_Work task_:
Copy each line of the data exactly. Leave nothing out.

BEGIN Provided records

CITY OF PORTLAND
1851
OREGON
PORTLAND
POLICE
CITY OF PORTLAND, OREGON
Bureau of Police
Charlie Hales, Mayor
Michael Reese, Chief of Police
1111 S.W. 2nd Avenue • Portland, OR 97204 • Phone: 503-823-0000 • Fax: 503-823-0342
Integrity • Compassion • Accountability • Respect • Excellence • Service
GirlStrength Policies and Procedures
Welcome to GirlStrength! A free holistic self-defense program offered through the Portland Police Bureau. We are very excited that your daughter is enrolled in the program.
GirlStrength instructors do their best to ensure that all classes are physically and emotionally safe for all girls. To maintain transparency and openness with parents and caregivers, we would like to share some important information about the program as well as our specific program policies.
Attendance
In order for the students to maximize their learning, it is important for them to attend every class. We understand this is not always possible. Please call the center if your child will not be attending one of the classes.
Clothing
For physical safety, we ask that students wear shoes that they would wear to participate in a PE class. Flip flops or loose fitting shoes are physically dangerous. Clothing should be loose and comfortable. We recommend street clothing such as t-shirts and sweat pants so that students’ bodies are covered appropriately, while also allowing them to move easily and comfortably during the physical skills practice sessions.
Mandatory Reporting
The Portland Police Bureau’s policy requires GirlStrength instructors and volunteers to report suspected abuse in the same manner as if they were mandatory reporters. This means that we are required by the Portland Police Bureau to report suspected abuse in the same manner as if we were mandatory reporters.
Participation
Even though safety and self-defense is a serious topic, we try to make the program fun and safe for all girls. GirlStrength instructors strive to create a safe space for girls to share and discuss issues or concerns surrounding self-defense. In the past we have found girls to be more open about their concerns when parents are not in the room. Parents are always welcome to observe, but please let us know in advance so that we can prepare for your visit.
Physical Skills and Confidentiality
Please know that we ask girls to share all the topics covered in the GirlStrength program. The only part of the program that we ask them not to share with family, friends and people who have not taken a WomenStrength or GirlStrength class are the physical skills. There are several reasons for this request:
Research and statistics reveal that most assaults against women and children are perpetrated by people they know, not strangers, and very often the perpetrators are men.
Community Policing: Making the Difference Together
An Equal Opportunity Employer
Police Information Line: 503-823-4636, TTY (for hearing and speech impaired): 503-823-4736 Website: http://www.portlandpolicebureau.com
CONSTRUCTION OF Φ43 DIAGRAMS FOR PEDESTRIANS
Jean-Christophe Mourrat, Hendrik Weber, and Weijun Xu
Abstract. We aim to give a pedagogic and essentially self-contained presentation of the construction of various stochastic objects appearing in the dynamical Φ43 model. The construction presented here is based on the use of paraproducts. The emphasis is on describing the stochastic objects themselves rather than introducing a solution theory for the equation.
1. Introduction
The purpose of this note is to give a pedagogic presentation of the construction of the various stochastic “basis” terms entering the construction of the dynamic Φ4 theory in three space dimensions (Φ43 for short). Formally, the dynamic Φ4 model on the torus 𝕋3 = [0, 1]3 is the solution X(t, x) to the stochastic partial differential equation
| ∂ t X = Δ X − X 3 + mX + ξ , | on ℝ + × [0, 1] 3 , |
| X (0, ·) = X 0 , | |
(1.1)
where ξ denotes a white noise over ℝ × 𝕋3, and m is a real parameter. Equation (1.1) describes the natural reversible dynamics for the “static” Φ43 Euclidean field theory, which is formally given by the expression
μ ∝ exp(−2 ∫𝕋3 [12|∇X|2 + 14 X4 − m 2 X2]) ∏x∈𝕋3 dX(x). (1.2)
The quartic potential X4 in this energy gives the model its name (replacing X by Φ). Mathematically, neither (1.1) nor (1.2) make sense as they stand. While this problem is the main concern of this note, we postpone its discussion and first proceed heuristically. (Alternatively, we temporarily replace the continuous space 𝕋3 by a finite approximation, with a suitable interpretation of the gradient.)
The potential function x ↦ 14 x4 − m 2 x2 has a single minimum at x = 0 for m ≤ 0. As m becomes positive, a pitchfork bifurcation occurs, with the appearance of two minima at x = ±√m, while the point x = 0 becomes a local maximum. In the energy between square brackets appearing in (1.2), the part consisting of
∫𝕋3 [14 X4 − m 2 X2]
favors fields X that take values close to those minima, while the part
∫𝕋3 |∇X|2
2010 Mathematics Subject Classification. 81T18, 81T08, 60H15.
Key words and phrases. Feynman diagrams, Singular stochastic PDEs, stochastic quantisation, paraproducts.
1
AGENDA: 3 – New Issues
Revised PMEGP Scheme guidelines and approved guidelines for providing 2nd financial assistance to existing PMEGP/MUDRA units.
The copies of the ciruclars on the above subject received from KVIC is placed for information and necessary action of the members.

END Provided records

_Answer below_:
CITY OF PORTLAND
1851
OREGON
PORTLAND
POLICE
CITY OF PORTLAND, OREGON
Bureau of Police
Charlie Hales, Mayor
Michael Reese, Chief of Police
1111 S.W. 2nd Avenue • Portland, OR 97204 • Phone: 503-823-0000 • Fax: 503-823-0342
Integrity • Compassion • Accountability • Respect • Excellence • Service
GirlStrength Policies and Procedures
Welcome to GirlStrength! A free holistic self-defense program offered through the Portland Police Bureau. We are very excited that your daughter is enrolled in the program.
GirlStrength instructors do their best to ensure that all classes are physically and emotionally safe for all girls. To maintain transparency and openness with parents and caregivers, we would like to share some important information about the program as well as our specific program policies.
Attendance
In order for the students to maximize their learning, it is important for them to attend every class. We understand this is not always possible. Please call the center if your child will not be attending one of the classes.
Clothing
For physical safety, we ask that students wear shoes that they would wear to participate in a PE class. Flip flops or loose fitting shoes are physically dangerous. Clothing should be loose and comfortable. We recommend street clothing such as t-shirts and sweat pants so that students’ bodies are covered appropriately, while also allowing them to move easily and comfortably during the physical skills practice sessions.
Mandatory Reporting
The Portland Police Bureau’s policy requires GirlStrength instructors and volunteers to report suspected abuse in the same manner as if they were mandatory reporters. This means that we are required by the Portland Police Bureau to report suspected abuse in the same manner as if we were mandatory reporters.
Participation
Even though safety and self-defense is a serious topic, we try to make the program fun and safe for all girls. GirlStrength instructors strive to create a safe space for girls to share and discuss issues or concerns surrounding self-defense. In the past we have found girls to be more open about their concerns when parents are not in the room. Parents are always welcome to observe, but please let us know in advance so that we can prepare for your visit.
Physical Skills and Confidentiality
Please know that we ask girls to share all the topics covered in the GirlStrength program. The only part of the program that we ask them not to share with family, friends and people who have not taken a WomenStrength or GirlStrength class are the physical skills. There are several reasons for this request:
Research and statistics reveal that most assaults against women and children are perpetrated by people they know, not strangers, and very often the perpetrators are men.
Community Policing: Making the Difference Together
An Equal Opportunity Employer
Police Information Line: 503-823-4636, TTY (for hearing and speech impaired): 503-823-4736 Website: http://www.portlandpolicebureau.com
CONSTRUCTION OF Φ43 DIAGRAMS FOR PEDESTRIANS
Jean-Christophe Mourrat, Hendrik Weber, and Weijun Xu
Abstract. We aim to give a pedagogic and essentially self-contained presentation of the construction of various stochastic objects appearing in the dynamical Φ43 model. The construction presented here is based on the use of paraproducts. The emphasis is on describing the stochastic objects themselves rather than introducing a solution theory for the equation.
1. Introduction
The purpose of this note is to give a pedagogic presentation of the construction of the various stochastic “basis” terms entering the construction of the dynamic Φ4 theory in three space dimensions (Φ43 for short). Formally, the dynamic Φ4 model on the torus 𝕋3 = [0, 1]3 is the solution X(t, x) to the stochastic partial differential equation
| ∂ t X = Δ X − X 3 + mX + ξ , | on ℝ + × [0, 1] 3 , |
| X (0, ·) = X 0 , | |
(1.1)
where ξ denotes a white noise over ℝ × 𝕋3, and m is a real parameter. Equation (1.1) describes the natural reversible dynamics for the “static” Φ43 Euclidean field theory, which is formally given by the expression
μ ∝ exp(−2 ∫𝕋3 [12|∇X|2 + 14 X4 − m 2 X2]) ∏x∈𝕋3 dX(x). (1.2)
The quartic potential X4 in this energy gives the model its name (replacing X by Φ). Mathematically, neither (1.1) nor (1.2) make sense as they stand. While this problem is the main concern of this note, we postpone its discussion and first proceed heuristically. (Alternatively, we temporarily replace the continuous space 𝕋3 by a finite approximation, with a suitable interpretation of the gradient.)
The potential function x ↦ 14 x4 − m 2 x2 has a single minimum at x = 0 for m ≤ 0. As m becomes positive, a pitchfork bifurcation occurs, with the appearance of two minima at x = ±√m, while the point x = 0 becomes a local maximum. In the energy between square brackets appearing in (1.2), the part consisting of
∫𝕋3 [14 X4 − m 2 X2]
favors fields X that take values close to those minima, while the part
∫𝕋3 |∇X|2
2010 Mathematics Subject Classification. 81T18, 81T08, 60H15.
Key words and phrases. Feynman diagrams, Singular stochastic PDEs, stochastic quantisation, paraproducts.
1
AGENDA: 3 – New Issues
Revised PMEGP Scheme guidelines and approved guidelines for providing 2nd financial assistance to existing PMEGP/MUDRA units.
The copies of the ciruclars on the above subject received from KVIC is placed for information and necessary action of the members.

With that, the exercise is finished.